Ces travaux qui ont connu la participation des acteurs de la société civile, l’administration forestière ainsi que les rédacteurs dudit document notamment à produire une note argumentaire qui relève quelques insuffisances dudit draft, afin que l’accent soit mis sur les garanties des intérêts des communautés locales et des peuples autochtones.
« C’est un très bon document dans sa globalité mais nous voyons dans quelle mesure nuancer certaines choses afin que les intérêts des peuples autochtones soient pris en compte, mais aussi la gestion durable des ressources au pays. Ce document doit vendre tout ce que nous avons comme potentiel surtout en termes de vente de crédit carbone. Mais, il a des insuffisances portées sur deux aspects : par rapport à la structuration car les actions devraient être bien définies pour qu’on arrive aux résultats. Puis, mettre un accent sur la participation et le respect des droits des communautés locales. Alors, nous avons pensé qu’au lieu de restreindre ce travail à un noyau, nous devrions l’élargir à un atelier qui réunit plus d’acteurs en vue de décortiquer ce document pour relever des insuffisances et proposer des solutions. » A expliqué Théophile Gata Dikulukila, Directeur Exécutif du CAGDFT.
Plusieurs recommandations sont issues de ces travaux, entre autres : le complément de certaines définitions importantes dans la clarification des termes et concepts clés ; l’intégration du principe de la justice climatique au regard des enjeux actuels en termes de climat et biodiversité ; la mise en place d’une équipe de travail avec la cellule pour l’intégration de toutes les recommandations issues de l’atelier; la création d’une base des données pour loger toutes les informations produites dans ce secteur ; la promotion de l’utilisation de la technologie telle que les satellites et drones pour surveiller l’état de forêts et la déforestation afin de poursuivre les activités illégales ; la définition des zones de conservation en dehors des aires protégées et la révision de la loi sur la conservation de la nature pour intégrer les thématiques émergentes.
La question liée au marché carbone a également fait long feu au cours de ces travaux, car elle touche directement les communautés locales. A en croire le Directeur Exécutif du CAGDFT, les intentions du gouvernement sont bonnes par rapport au crédit carbone, mais il y a de quoi se demander si les communautés seront concernées directement par les fonds récoltés car, assez souvent, lesdites communautés se retrouvent écartées même quand il s’agit des questions qui les concernent directement. Ainsi, la Société civile voudrait que les politiques lèvent une option afin de garantir que les communautés bénéficieront des retombées de la vente du crédit carbone en République démocratique du Congo.

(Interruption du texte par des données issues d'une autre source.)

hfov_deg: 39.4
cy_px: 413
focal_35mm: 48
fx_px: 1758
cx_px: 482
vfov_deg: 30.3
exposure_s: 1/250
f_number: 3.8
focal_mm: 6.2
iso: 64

« C’est la grande actualité. On entend parler de plus en plus de crédit carbone, marché carbone et il y a beaucoup de confusions. C’est normal que la population qui est dans les milieux reculés n’y comprenne rien. Elles ont moins d’accès à l’information. Par conséquent, déconnectées de cette dynamique. C’est un grand problème. Or, pour vendre le carbone au niveau international, les impacts doivent retomber sur ces populations car elles subissent les conséquences de tous les actes de réduction ou de minimisation de leurs terres qui sont souvent exploitées sans leur consentement ou avec un consentement très faible. » A insisté Victoria Moretti, Chargée de Campagne et Plaidoyer au Rainforest UK.

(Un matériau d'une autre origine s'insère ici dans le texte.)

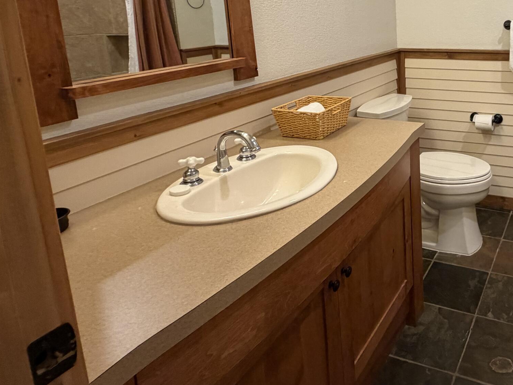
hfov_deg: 56.6
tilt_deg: -9.6
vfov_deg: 46.9
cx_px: 440
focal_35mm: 28
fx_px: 415
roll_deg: +1.2
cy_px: 73
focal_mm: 2.22
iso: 320
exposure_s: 1/60
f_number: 2.2
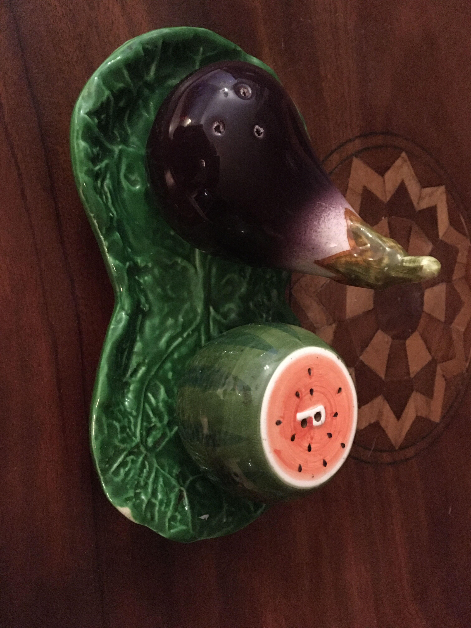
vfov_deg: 61.7
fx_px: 526
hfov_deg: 48.2
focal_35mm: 29
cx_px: 236
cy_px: 314
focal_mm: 4.15
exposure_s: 1/4
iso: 320
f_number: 2.2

Encore que les premiers bénéficiaires du marché carbone en RDC ignorent encore de quoi il s’agit exactement. « Depuis que le processus de la politique forestière a été initié, j’ai déjà participé à 3 ateliers. Aujourd’hui encore j’y suis pour voir comment cette politique peut prendre en compte les besoins des PA, conformément à la loi n°022. Je crois que certaines zones d’ombres commencent à finir. Avant, quand on parlait de crédit carbone, je ne comprenais rien du tout et c’est ça qui m’inquiétait beaucoup. Je me dis que si moi qui suis intellectuel, je n’ai pas encore des arguments clairs pour comprendre ce que c’est le marché carbone, son processus, qu’en est-il des autres PA qui ne sont pas intellectuels ? Je salue donc l’initiative de cet atelier. A voir ce qui est en train de se faire, je crois que les PA vont trouver leur compte. » A confié le Chargé de plaidoyer au sein de la Coordination de la Dynamique du Groupe des Peuples Autochtones (DGPA), John Benani.

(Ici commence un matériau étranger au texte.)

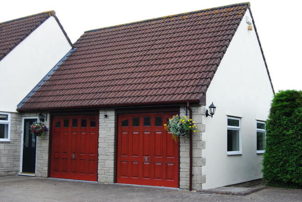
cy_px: 101
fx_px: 403
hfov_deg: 41.1
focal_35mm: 48
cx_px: 151
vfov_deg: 28.1
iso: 200
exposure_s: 1/60
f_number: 7.1
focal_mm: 32
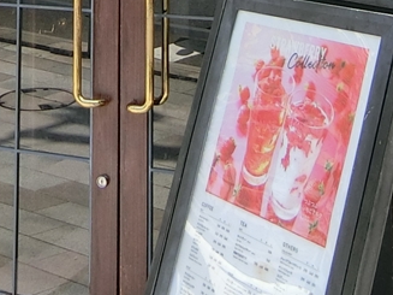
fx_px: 1055
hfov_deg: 20.8
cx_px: 78
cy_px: -266
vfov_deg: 13.8
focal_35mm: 93
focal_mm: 4.06
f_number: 2.7
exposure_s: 1/640
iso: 80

D’où, l’urgence de sensibiliser les communautés locales et peuples autochtones sur cette question. « Il y a nécessité de sensibiliser les communautés. A notre niveau, avec l’aide des partenaires, essayons de trouver des outils adéquats même en langues locales pour leur faire comprendre les choses, car nous pensons que c’est la base pour leur permettre de pouvoir s’engager et de connaître leurs droits. Elles apportent leurs efforts dans la conservation de la nature, elles apportent donc un capital à travers leurs forêts. Alors, elles doivent être formées afin qu’il puisse y avoir des retombées plus positives. Notre travail est de sensibiliser à ce niveau-là. » A indiqué la Chargée de Campagne et Plaidoyer au Rainforest UK.
Il s’avère que les services de l’administration forestière présentent également des faiblesses. Une remise à niveau s’avère nécessaire à leur niveau également afin d’aboutir aux meilleurs résultats. « Les agents commis aux services de l’administration forestière doivent bénéficier de formations afin de relever leurs niveaux mais aussi, en termes d’équipement des acteurs. La politique élaborée doit donc être définie en termes de réalisation sur le terrain. Pour y parvenir, le gouvernement devra mettre en place des moyens et non pas compter seulement sur l’extérieur. » Un vœu émis par Théophile Gata.
Le marché carbone doit en principe apporter le développement des communautés locales en particulier et celui de tout le pays en général. Cependant, la crainte de les voir être dupées comme cela se passe dans d’autres secteurs du pays demeure. Il faudrait mettre en place des mesures pour permettre aux communautés de jouir de tous les privilèges du marché carbone au pays. Cela doit figurer parmi les questions à aborder sur le marché carbone. L’autorité compétente de la RDC devrait à ce titre, créer des mécanismes de suivi, d’élaboration et de contrôle des fonds. Des gouvernants qui travaillent pour assurer la redevabilité doivent trouver important et urgent de se doter d’un tel mécanisme pour améliorer la gouvernance.
Après avoir produit une note argumentaire issue de ces 3 jours des travaux, les participants se sont mis d’accord sur une prochaine étape susceptible de poursuivre ces travaux afin que ce document ne soit pas à garder dans un tiroir. Ils devront maintenant mettre en place d’une Task force technique pour la finalisation de la note argumentaire ainsi que le rapport de l’activité, pour ensuite transmettre ladite note au Ministère de l’Environnement et Développement Durable afin d’organiser des séances de travail pour l’intégration de la contribution de la société civile à la PFN et enfin, partager la note argumentaire aux organisations en province.